-- MATERIAL PROVIDED follows --
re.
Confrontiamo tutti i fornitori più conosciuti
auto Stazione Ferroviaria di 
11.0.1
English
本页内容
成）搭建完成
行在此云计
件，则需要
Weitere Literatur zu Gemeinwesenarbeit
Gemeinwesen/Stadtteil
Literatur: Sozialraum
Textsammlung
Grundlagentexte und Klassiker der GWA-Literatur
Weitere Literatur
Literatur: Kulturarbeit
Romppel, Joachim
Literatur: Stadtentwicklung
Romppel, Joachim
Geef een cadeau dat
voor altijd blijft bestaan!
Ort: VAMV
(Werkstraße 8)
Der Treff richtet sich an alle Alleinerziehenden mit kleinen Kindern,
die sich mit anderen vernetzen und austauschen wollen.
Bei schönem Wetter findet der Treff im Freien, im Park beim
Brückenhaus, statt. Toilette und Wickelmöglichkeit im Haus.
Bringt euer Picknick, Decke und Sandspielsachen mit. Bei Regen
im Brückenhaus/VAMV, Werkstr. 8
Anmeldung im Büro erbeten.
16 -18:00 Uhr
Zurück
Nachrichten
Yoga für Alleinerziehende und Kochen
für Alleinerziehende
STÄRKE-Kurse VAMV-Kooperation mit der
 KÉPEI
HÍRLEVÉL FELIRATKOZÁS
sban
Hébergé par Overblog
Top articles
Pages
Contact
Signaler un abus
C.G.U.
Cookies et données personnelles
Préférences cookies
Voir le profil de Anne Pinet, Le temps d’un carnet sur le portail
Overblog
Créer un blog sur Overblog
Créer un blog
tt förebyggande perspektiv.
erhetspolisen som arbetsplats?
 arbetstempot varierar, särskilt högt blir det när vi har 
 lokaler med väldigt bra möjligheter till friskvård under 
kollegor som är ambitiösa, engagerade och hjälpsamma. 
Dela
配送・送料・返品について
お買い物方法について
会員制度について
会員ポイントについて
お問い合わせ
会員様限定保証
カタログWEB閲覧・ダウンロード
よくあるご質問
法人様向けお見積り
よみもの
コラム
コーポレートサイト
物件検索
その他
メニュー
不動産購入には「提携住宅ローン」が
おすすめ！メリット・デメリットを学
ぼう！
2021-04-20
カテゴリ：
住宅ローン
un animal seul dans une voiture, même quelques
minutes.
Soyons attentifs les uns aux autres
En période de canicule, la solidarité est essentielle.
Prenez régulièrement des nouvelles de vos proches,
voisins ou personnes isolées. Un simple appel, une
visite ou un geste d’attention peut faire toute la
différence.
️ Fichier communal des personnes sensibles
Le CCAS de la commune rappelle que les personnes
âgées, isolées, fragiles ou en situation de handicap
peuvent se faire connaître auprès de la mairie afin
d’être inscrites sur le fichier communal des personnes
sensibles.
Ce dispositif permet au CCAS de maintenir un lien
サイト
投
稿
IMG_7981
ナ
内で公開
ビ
-- MATERIAL PROVIDED concluded --
Reproduce every line of the data above, character for character, keeping the original line order and breaks.

- [RESULT]
re.
Confrontiamo tutti i fornitori più conosciuti
auto Stazione Ferroviaria di 
11.0.1
English
本页内容
成）搭建完成
行在此云计
件，则需要
Weitere Literatur zu Gemeinwesenarbeit
Gemeinwesen/Stadtteil
Literatur: Sozialraum
Textsammlung
Grundlagentexte und Klassiker der GWA-Literatur
Weitere Literatur
Literatur: Kulturarbeit
Romppel, Joachim
Literatur: Stadtentwicklung
Romppel, Joachim
Geef een cadeau dat
voor altijd blijft bestaan!
Ort: VAMV
(Werkstraße 8)
Der Treff richtet sich an alle Alleinerziehenden mit kleinen Kindern,
die sich mit anderen vernetzen und austauschen wollen.
Bei schönem Wetter findet der Treff im Freien, im Park beim
Brückenhaus, statt. Toilette und Wickelmöglichkeit im Haus.
Bringt euer Picknick, Decke und Sandspielsachen mit. Bei Regen
im Brückenhaus/VAMV, Werkstr. 8
Anmeldung im Büro erbeten.
16 -18:00 Uhr
Zurück
Nachrichten
Yoga für Alleinerziehende und Kochen
für Alleinerziehende
STÄRKE-Kurse VAMV-Kooperation mit der
 KÉPEI
HÍRLEVÉL FELIRATKOZÁS
sban
Hébergé par Overblog
Top articles
Pages
Contact
Signaler un abus
C.G.U.
Cookies et données personnelles
Préférences cookies
Voir le profil de Anne Pinet, Le temps d’un carnet sur le portail
Overblog
Créer un blog sur Overblog
Créer un blog
tt förebyggande perspektiv.
erhetspolisen som arbetsplats?
 arbetstempot varierar, särskilt högt blir det när vi har 
 lokaler med väldigt bra möjligheter till friskvård under 
kollegor som är ambitiösa, engagerade och hjälpsamma. 
Dela
配送・送料・返品について
お買い物方法について
会員制度について
会員ポイントについて
お問い合わせ
会員様限定保証
カタログWEB閲覧・ダウンロード
よくあるご質問
法人様向けお見積り
よみもの
コラム
コーポレートサイト
物件検索
その他
メニュー
不動産購入には「提携住宅ローン」が
おすすめ！メリット・デメリットを学
ぼう！
2021-04-20
カテゴリ：
住宅ローン
un animal seul dans une voiture, même quelques
minutes.
Soyons attentifs les uns aux autres
En période de canicule, la solidarité est essentielle.
Prenez régulièrement des nouvelles de vos proches,
voisins ou personnes isolées. Un simple appel, une
visite ou un geste d’attention peut faire toute la
différence.
️ Fichier communal des personnes sensibles
Le CCAS de la commune rappelle que les personnes
âgées, isolées, fragiles ou en situation de handicap
peuvent se faire connaître auprès de la mairie afin
d’être inscrites sur le fichier communal des personnes
sensibles.
Ce dispositif permet au CCAS de maintenir un lien
サイト
投
稿
IMG_7981
ナ
内で公開
ビ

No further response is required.